TASK BRIEF:
Please reproduce all entries word for word, leaving every image behind.

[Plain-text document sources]
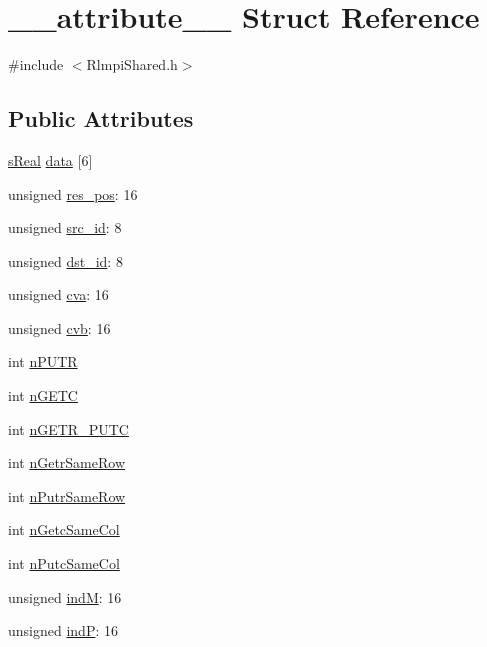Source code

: \hypertarget{struct____attribute____}{}\section{\+\_\+\+\_\+attribute\+\_\+\+\_\+ Struct Reference}
\label{struct____attribute____}


{\ttfamily \#include $<$Rlmpi\+Shared.\+h$>$}

\subsection*{Public Attributes}
\begin{DoxyCompactItemize}
\item 
\mbox{\hyperlink{include_2RlmpiShared_8h_af4148c3e44f31072c9b97e63e56bbde3}{s\+Real}} \mbox{\hyperlink{struct____attribute_____a9c5480ea0eef3f0de01687a9789fa444}{data}} \mbox{[}6\mbox{]}
\item 
unsigned \mbox{\hyperlink{struct____attribute_____a5520bd158c9067709c4581ee299ffb68}{res\+\_\+pos}}\+: 16
\item 
unsigned \mbox{\hyperlink{struct____attribute_____ab5ad54f2c28857af1bdac6584a3a1968}{src\+\_\+id}}\+: 8
\item 
unsigned \mbox{\hyperlink{struct____attribute_____abffd4da5aef1ba4854e7a81d14f86864}{dst\+\_\+id}}\+: 8
\item 
unsigned \mbox{\hyperlink{struct____attribute_____a0a82a10490ace7b38ae29ea0fb5fa7cd}{cva}}\+: 16
\item 
unsigned \mbox{\hyperlink{struct____attribute_____aba60a8b53615d05d77f736cb79afce4a}{cvb}}\+: 16
\item 
int \mbox{\hyperlink{struct____attribute_____aca7a5080435e36e62172756495e61b3b}{n\+P\+U\+TR}}
\item 
int \mbox{\hyperlink{struct____attribute_____a308fce32ca5f5670acc3f8d2073ab32d}{n\+G\+E\+TC}}
\item 
int \mbox{\hyperlink{struct____attribute_____a2d6aee77358153fff1c39b11895af6a2}{n\+G\+E\+T\+R\+\_\+\+P\+U\+TC}}
\item 
int \mbox{\hyperlink{struct____attribute_____a24f192574d106edbf269fa991e5b857e}{n\+Getr\+Same\+Row}}
\item 
int \mbox{\hyperlink{struct____attribute_____ac39c8684fd7d72438a65c2a17976e3b3}{n\+Putr\+Same\+Row}}
\item 
int \mbox{\hyperlink{struct____attribute_____a236aeba42ccf5515e5e3d75a98fadfbb}{n\+Getc\+Same\+Col}}
\item 
int \mbox{\hyperlink{struct____attribute_____a73b0f642eca0d1cd54815fd381727332}{n\+Putc\+Same\+Col}}
\item 
unsigned \mbox{\hyperlink{struct____attribute_____a215d68d123f74d9c49d41e3f21cc84ed}{indM}}\+: 16
\item 
unsigned \mbox{\hyperlink{struct____attribute_____aebaa365507fa4ca28d858516a653e5a7}{indP}}\+: 16
\end{DoxyCompactItemize}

TASK RESULT:
Source code

: \hypertarget{struct____attribute____}{}\section{\+\_\+\+\_\+attribute\+\_\+\+\_\+ Struct Reference}
\label{struct____attribute____}


{\ttfamily \#include $<$Rlmpi\+Shared.\+h$>$}

\subsection*{Public Attributes}
\begin{DoxyCompactItemize}
\item 
\mbox{\hyperlink{include_2RlmpiShared_8h_af4148c3e44f31072c9b97e63e56bbde3}{s\+Real}} \mbox{\hyperlink{struct____attribute_____a9c5480ea0eef3f0de01687a9789fa444}{data}} \mbox{[}6\mbox{]}
\item 
unsigned \mbox{\hyperlink{struct____attribute_____a5520bd158c9067709c4581ee299ffb68}{res\+\_\+pos}}\+: 16
\item 
unsigned \mbox{\hyperlink{struct____attribute_____ab5ad54f2c28857af1bdac6584a3a1968}{src\+\_\+id}}\+: 8
\item 
unsigned \mbox{\hyperlink{struct____attribute_____abffd4da5aef1ba4854e7a81d14f86864}{dst\+\_\+id}}\+: 8
\item 
unsigned \mbox{\hyperlink{struct____attribute_____a0a82a10490ace7b38ae29ea0fb5fa7cd}{cva}}\+: 16
\item 
unsigned \mbox{\hyperlink{struct____attribute_____aba60a8b53615d05d77f736cb79afce4a}{cvb}}\+: 16
\item 
int \mbox{\hyperlink{struct____attribute_____aca7a5080435e36e62172756495e61b3b}{n\+P\+U\+TR}}
\item 
int \mbox{\hyperlink{struct____attribute_____a308fce32ca5f5670acc3f8d2073ab32d}{n\+G\+E\+TC}}
\item 
int \mbox{\hyperlink{struct____attribute_____a2d6aee77358153fff1c39b11895af6a2}{n\+G\+E\+T\+R\+\_\+\+P\+U\+TC}}
\item 
int \mbox{\hyperlink{struct____attribute_____a24f192574d106edbf269fa991e5b857e}{n\+Getr\+Same\+Row}}
\item 
int \mbox{\hyperlink{struct____attribute_____ac39c8684fd7d72438a65c2a17976e3b3}{n\+Putr\+Same\+Row}}
\item 
int \mbox{\hyperlink{struct____attribute_____a236aeba42ccf5515e5e3d75a98fadfbb}{n\+Getc\+Same\+Col}}
\item 
int \mbox{\hyperlink{struct____attribute_____a73b0f642eca0d1cd54815fd381727332}{n\+Putc\+Same\+Col}}
\item 
unsigned \mbox{\hyperlink{struct____attribute_____a215d68d123f74d9c49d41e3f21cc84ed}{indM}}\+: 16
\item 
unsigned \mbox{\hyperlink{struct____attribute_____aebaa365507fa4ca28d858516a653e5a7}{indP}}\+: 16
\end{DoxyCompactItemize}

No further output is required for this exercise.